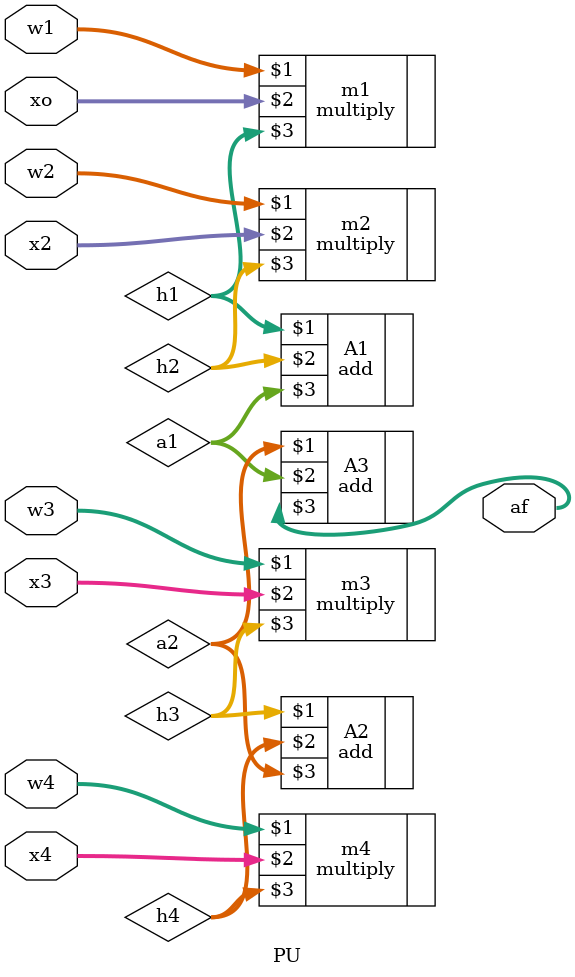
<source format=v>

module PU (input [31:0] xo,x2,x3,x4,w1,w2,w3,w4, output [31:0] af);
	wire [31:0] h1,h2,h3,h4,a1,a2; 
	
	//Level 1: Multiply
	multiply m1 (w1,xo,h1);
	multiply m2 (w2,x2,h2);
	multiply m3 (w3,x3,h3);
	multiply m4 (w4,x4,h4);

	//Level 2: ADD
	add A1(h1,h2,a1);
	add A2(h3,h4,a2);
	
	//Level 2: ADD
	add A3(a2,a1,af);
endmodule


</source>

* **TASK STATEMENT**
Copy each line above exactly. Images do not belong in the copy.

* **SOLUTION FOR THIS EXERCISE**
<source format=v>

module PU (input [31:0] xo,x2,x3,x4,w1,w2,w3,w4, output [31:0] af);
	wire [31:0] h1,h2,h3,h4,a1,a2; 
	
	//Level 1: Multiply
	multiply m1 (w1,xo,h1);
	multiply m2 (w2,x2,h2);
	multiply m3 (w3,x3,h3);
	multiply m4 (w4,x4,h4);

	//Level 2: ADD
	add A1(h1,h2,a1);
	add A2(h3,h4,a2);
	
	//Level 2: ADD
	add A3(a2,a1,af);
endmodule


</source>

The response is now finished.